C’est que l’œuvre de Nicolas de Vérone dénigre la force au profit d’une exaltation de la prudence. Paradoxalement, si le poète choisit de transcrire sous forme de chanson de geste une partie des Fet des Romains, le thème guerrier de la bataille de Pharsale ne sert que de prétexte à la présentation de héros nouveaux, réfléchis, attentifs aux conséquences de leurs actes comme sait l’être Pompée.

Le républicain aurait dû l’emporter sur son adversaire car ses troupes étaient numériquement supérieures et en pleine possession de leurs moyens, alors que les Césariens, privés de vivres, affaiblis, mangeaient du blé encore vert1829. Pourtant, à l’encontre de toute logique guerrière, le combat tourne à la défaveur de celui qui souhaitait une résolution pacifique du conflit.
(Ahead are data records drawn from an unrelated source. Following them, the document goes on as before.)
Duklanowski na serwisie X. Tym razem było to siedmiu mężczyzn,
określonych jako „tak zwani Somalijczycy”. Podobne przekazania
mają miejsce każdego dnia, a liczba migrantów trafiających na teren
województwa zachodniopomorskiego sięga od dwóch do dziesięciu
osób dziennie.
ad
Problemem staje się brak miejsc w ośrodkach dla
C’est le signe que l’héroïsme des personnages ne se définit pas par rapport à leur ardeur combattive. Du reste, l’épopée voit s’affronter deux conceptions de la guerre civile et deux visions du monde : César se bat et Pompée réfléchit, parlemente et débat. Le seul long discours prononcé par le vainqueur est la harangue qu’il adresse à ses guerriers avant le début de la bataille1830. En revanche, Pompée multiplie les prises de parole.
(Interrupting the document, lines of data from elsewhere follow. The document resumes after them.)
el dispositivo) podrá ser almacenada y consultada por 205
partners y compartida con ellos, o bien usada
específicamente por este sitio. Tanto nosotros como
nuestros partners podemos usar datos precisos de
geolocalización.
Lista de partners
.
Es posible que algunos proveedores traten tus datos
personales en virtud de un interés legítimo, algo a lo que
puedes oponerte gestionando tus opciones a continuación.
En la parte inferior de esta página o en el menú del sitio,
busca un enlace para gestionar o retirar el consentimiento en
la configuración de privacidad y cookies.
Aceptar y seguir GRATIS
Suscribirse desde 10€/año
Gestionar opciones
Or, l’homme d’action est désavoué et largement critiqué par le poète franco-italien alors que le héros défait est porté aux nues. La structure de l’œuvre met en évidence la prépondérance du verbe sur le geste. De part et d’autre du récit de la bataille proprement dite1831, les passages discursifs se multiplient et deviennent d’autant plus nombreux que l’action se ralentit, à la fin du poème. Avant que les deux armées ne s’affrontent, Cicéron et Pompée ont une controverse au sujet du bien-fondé de l’engagement militaire et, pendant 150 vers1832, chacun essaie de convaincre l’autre de son point de vue. La place de la parole s’accentue dans la dernière partie de l’œuvre où les discours sont légion : Pompée conseille l’opportunisme aux habitants de Larisse qui souhaitent lui rester fidèles1833, il reproche à Cornélie l’exubérance de sa douleur1834, il hésite à demander de l’aide au roi Ptolémée ou aux Turcs et en discute avec Lentulus1835, il s’exhorte à mourir dignement1836. De leur côté, Futin et Ancoreus débattent de l’attitude à adopter vis-à-vis de leur ancien seigneur1837 et Cornélie déplore son sort à plusieurs reprises1838. Entre le moment où Pompée quitte le champ de bataille1839 et l’explicit de l’œuvre1840, plus de la moitié des vers sont consacrés à des discours directs1841. Ainsi, il est possible de définir la Pharsale comme une épopée délibérative.

Notes
1825.

La Passion, v. 463-556.

1826.

La Prise de Pampelune, v. 227-333.

1827.

La Prise de Pampelune, v. 5092-5094.

1828.

La Prise de Pampelune, v. 3031-3032.

1829.

La Pharsale, v. 497-506.

1830.

La Pharsale, v. 695-796.

1831.

La Pharsale, v. 891-1865.

1832.

La Pharsale, v. 413-561.

1833.

La Pharsale, v. 2115-2132. La situation se répète avec le peuple de Mytilène, v. 2368-2402 et 2406-2441.

1834.

La Pharsale, v. 2265-2316.

1835.

La Pharsale, v. 2615-2682.

1836.

La Pharsale, v. 3014-3041.

1837.

La Pharsale, v. 2797-2887.

1838.

La Pharsale, v. 2322-2357, 3047-3052 et 3056-3077.

1839.

La Pharsale, v. 2085.

1840.

La Pharsale, v. 3166.

1841.

Soit un total de 526 vers de discours pour 1081 vers. Au sujet de la prédilection de Nicolas de Vérone pour le discours direct, voir F. di Ninni, « Tecniche di composizione nella Pharsale di Niccolò da Verona », art. cit., p. 117-122 et « Il discorso diretto nelle opere di Niccolò da Verona », art. cit., p. 263-294.